Going forward, Trump's candidacy seems likely to please President Joe Biden in particular, as it gives momentum to Biden's own complex prospects. Biden, after all, has actually defeated Trump, and recent polls continue to accord him higher support ratings than Trump.

Biden just celebrated his 80th birthday, however, and would be 86 on completing his second term, if re-elected. Should he not complete a second term, the current prospect is that Vice President Kamala Harris would succeed him.

Her popularity is significantly lower than Biden, and she has many potential intraparty rivals, including California Gov. Gavin Newsom; Michigan Gov. Gretchen Whitmer; Secretary of Transportation Pete Buttegieg; and Senator Amy Klobuchar.

Political currents inside the Democratic Party are thus complex, both about President Biden and Vice President Harris.

Biden apparently wants to run for re-election and has recently changed the sequence of 2024 Democratic primaries, putting South Carolina, where he is most popular, first, to enhance his chances.

Trump's recently declared candidacy strengthens Biden's leverage to make such changes, postponing and possibly defusing internal frictions within Democratic ranks that might otherwise emerge.

Trump's candidacy pleases many Democrats in other ways also. It, of course, gives them an opportunity to hold the attractive moral high ground and draw on the support of independents, as well as some Republicans, who are personally opposed to Trump.

And Trump's strength with the populist segment of the Republican base, as well as name recognition, makes it hard for more moderate and conventional potential Republican candidates, ranging from former Vice President Mike Pence and former Secretary of State Mike Pompeo to former U.N. Ambassador Nikki Haley, to gain traction.

Florida Gov.

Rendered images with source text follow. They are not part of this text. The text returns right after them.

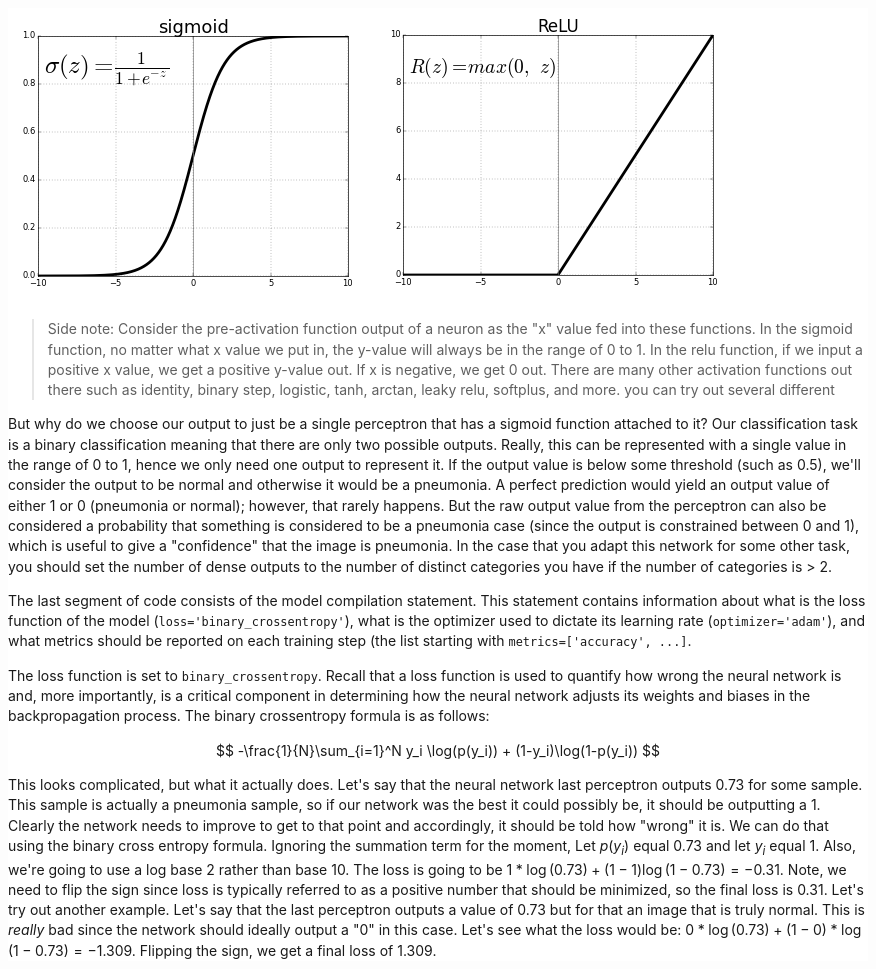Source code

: ![](activations.png)

> Side note: Consider the pre-activation function output of a neuron as the "x" value fed into these functions. In the sigmoid function, no matter what x value we put in, the y-value will always be in the range of 0 to 1. In the relu function, if we input a positive x value, we get a positive y-value out. If x is negative, we get 0 out. There are many other activation functions out there such as identity, binary step, logistic, tanh, arctan, leaky relu, softplus, and more. you can try out several different 

But why do we choose our output to just be a single perceptron that has a sigmoid function attached to it? Our classification task is a binary classification meaning that there are only two possible outputs. Really, this can be represented with a single value in the range of 0 to 1, hence we only need one output to represent it. If the output value is below some threshold (such as 0.5), we'll consider the output to be normal and otherwise it would be a pneumonia. A perfect prediction would yield an output value of either 1 or 0 (pneumonia or normal); however, that rarely happens. But the raw output value from the perceptron can also be considered a probability that something is considered to be a pneumonia case (since the output is constrained between 0 and 1), which is useful to give a "confidence" that the image is pneumonia. In the case that you adapt this network for some other task, you should set the number of dense outputs to the number of distinct categories you have if the number of categories is > 2. 

The last segment of code consists of the model compilation statement. This statement contains information about what is the loss function of the model (`loss='binary_crossentropy'`), what is the optimizer used to dictate its learning rate (`optimizer='adam'`), and what metrics should be reported on each training step (the list starting with `metrics=['accuracy', ...]`.

The loss function is set to `binary_crossentropy`. Recall that a loss function is used to quantify how wrong the neural network is and, more importantly, is a critical component in determining how the neural network adjusts its weights and biases in the backpropagation process. The binary crossentropy formula is as follows: 

$$
-\frac{1}{N}\sum_{i=1}^N y_i \log(p(y_i)) + (1-y_i)\log(1-p(y_i))
$$

This looks complicated, but what it actually does. Let's say that the neural network last perceptron outputs 0.73 for some sample. This sample is actually a pneumonia sample, so if our network was the best it could possibly be, it should be outputting a 1. Clearly the network needs to improve to get to that point and accordingly, it should be told how "wrong" it is. We can do that using the binary cross entropy formula. Ignoring the summation term for the moment, Let $p(y_i)$ equal 0.73 and let $y_i$ equal 1. Also, we're going to use a log base 2 rather than base 10. The loss is going to be $1*\log(0.73)+(1-1)\log(1-0.73) = -0.31$. Note, we need to flip the sign since loss is typically referred to as a positive number that should be minimized, so the final loss is $0.31$. Let's try out another example. Let's say that the last perceptron outputs a value of 0.73 but for that an image that is truly normal. This is *really* bad since the network should ideally output a "0" in this case. Let's see what the loss would be: $0*\log(0.73)+(1-0)*\log(1-0.73) = -1.309$. Flipping the sign, we get a final loss of $1.309$.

Ronald DeSantis, the only real potential rival to Trump for the Republican base, is a potential alternative, but is only 44 years old, so can afford to wait. And he may be inhibited from running in 2024 by the danger of a primary battle with Trump inside the Republican Party, a prospect which also delights the Democrats.

DeSantis won an overwhelming victory last month in his bid for re-election as governor of Florida, even though the Republicans had a surprising number of setbacks across the country.

He has an articulate, charismatic wife, just recovered successfully from breast cancer; a charming young family; a populist appeal similar to that of Trump; no apparent scandals; and a Harvard law degree.

Many observers feel that DeSantis could ultimately win a head-to-head battle with Trump, given his own formidable credentials, and Trump's notoriety.

Instead, the greater danger to a DeSantis candidacy in 2024 could well be the prospect of Trump breaking out of the Republican Party, and running a third-party candidacy, if he were to lose to DeSantis.

Trump, after all, was for many years a Democrat, and has never shown clear loyalty to the Republican Party or its other leaders, when such party loyalty threatened his interests.

Trump's immense ego also makes it difficult for him to accept defeat, and a third-party candidacy could be a means for him to continue his struggle in the hope of ultimate victory.

A Trump third-party move, against DeSantis or any other Republican candidate who might happen to defeat him in the primary elections, would of course delight the Democrats, as it would seriously split the Republican ranks.

History shows that in American politics third-party movements cannot win, but can easily play a deadly spoiler role. In 1912, for example, ex-President Theodore Roosevelt, a Republican, launched the "Bull Moose" third-party movement, after being defeated by incumbent President William Howard Taft. Roosevelt's efforts resulted in ultimately electing Democrat Woodrow Wilson, the opponent of both Roosevelt and Taft.

Democrats over a century later might look forward to a similar outcome in 2024, with a Trump third-party movement against Republican candidate DeSantis re-electing an 82-year old President Biden.

It is no wonder the Democrats are trying their best to prop up the candidacy of a declining Trump, despite -- or actually because of -- all his shortcomings.

(Kent E. Calder is the director of the Edwin O. Reischauer Center for East Asian Studies at the Johns Hopkins School of Advanced International Studies in Washington.)